(Beginning of Given information)
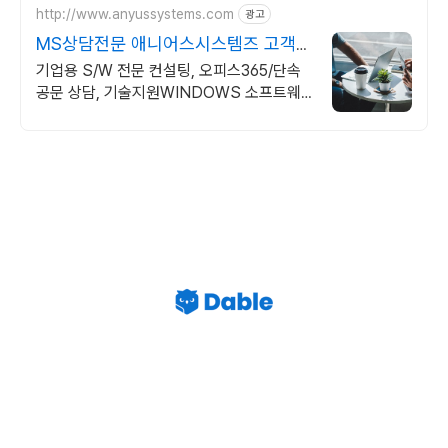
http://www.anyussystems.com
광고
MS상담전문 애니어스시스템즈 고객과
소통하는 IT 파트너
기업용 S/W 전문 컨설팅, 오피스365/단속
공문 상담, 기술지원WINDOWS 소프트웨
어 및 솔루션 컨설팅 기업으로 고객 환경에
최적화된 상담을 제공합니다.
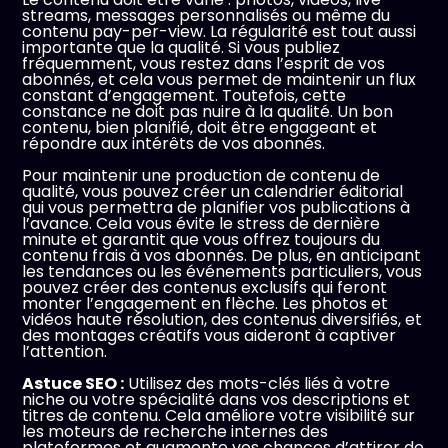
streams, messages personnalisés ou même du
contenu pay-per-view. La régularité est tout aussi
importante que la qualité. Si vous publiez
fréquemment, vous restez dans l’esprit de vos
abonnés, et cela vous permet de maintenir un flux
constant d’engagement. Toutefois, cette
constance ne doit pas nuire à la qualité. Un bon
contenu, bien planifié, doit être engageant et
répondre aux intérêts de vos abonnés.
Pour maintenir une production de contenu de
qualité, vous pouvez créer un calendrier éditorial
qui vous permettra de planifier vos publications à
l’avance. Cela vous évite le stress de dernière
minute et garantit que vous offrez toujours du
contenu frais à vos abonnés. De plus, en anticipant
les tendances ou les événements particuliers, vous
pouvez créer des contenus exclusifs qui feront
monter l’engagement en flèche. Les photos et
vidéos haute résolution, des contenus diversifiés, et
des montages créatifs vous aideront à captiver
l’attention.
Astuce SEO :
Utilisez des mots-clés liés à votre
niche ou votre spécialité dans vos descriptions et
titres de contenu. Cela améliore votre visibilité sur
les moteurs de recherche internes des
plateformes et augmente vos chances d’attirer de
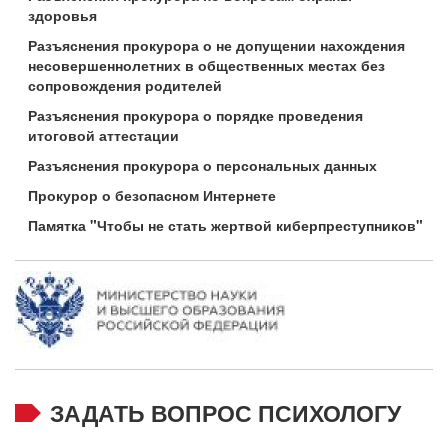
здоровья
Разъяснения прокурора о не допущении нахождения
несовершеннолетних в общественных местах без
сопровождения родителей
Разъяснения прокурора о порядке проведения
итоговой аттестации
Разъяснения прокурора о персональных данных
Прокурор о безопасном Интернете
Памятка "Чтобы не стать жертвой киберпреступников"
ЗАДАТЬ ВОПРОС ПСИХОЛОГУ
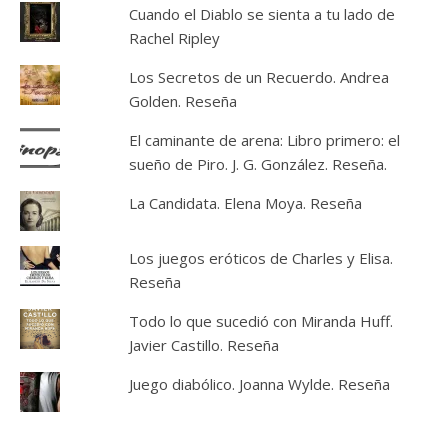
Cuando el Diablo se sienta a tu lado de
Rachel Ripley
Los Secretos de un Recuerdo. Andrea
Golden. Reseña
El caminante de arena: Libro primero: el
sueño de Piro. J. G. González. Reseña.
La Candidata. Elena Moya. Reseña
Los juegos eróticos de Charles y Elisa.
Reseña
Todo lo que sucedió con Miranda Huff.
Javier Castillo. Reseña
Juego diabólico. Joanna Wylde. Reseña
(End of Given information)
(Beginning of Given information)
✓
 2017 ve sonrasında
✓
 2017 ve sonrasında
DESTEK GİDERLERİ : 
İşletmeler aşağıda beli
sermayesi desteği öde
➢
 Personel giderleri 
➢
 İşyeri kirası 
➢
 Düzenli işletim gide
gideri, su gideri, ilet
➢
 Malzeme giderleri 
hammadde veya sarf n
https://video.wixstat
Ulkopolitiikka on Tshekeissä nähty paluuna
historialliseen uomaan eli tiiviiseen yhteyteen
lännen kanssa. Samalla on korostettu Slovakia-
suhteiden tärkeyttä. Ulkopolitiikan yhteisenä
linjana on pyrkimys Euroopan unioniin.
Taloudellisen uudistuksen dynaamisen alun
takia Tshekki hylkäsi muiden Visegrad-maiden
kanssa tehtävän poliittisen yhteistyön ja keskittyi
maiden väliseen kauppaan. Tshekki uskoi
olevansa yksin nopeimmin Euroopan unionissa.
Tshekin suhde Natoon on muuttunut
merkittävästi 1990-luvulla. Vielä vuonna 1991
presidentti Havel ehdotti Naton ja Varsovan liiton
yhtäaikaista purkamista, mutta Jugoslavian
(End of Given information)
_About this exercise:_ Render the stretch of the listing from the line containing "http://www.anyussystems.com" through the line containing "최적화된 상담을 제공합니다." as a Markdown table with a Row column numbering each line and a Line column holding its text, omitting blank lines.

_Output for this task:_
| Row | Line |
|---|---|
| 1 | http://www.anyussystems.com |
| 2 | 광고 |
| 3 | MS상담전문 애니어스시스템즈 고객과 |
| 4 | 소통하는 IT 파트너 |
| 5 | 기업용 S/W 전문 컨설팅, 오피스365/단속 |
| 6 | 공문 상담, 기술지원WINDOWS 소프트웨 |
| 7 | 어 및 솔루션 컨설팅 기업으로 고객 환경에 |
| 8 | 최적화된 상담을 제공합니다. |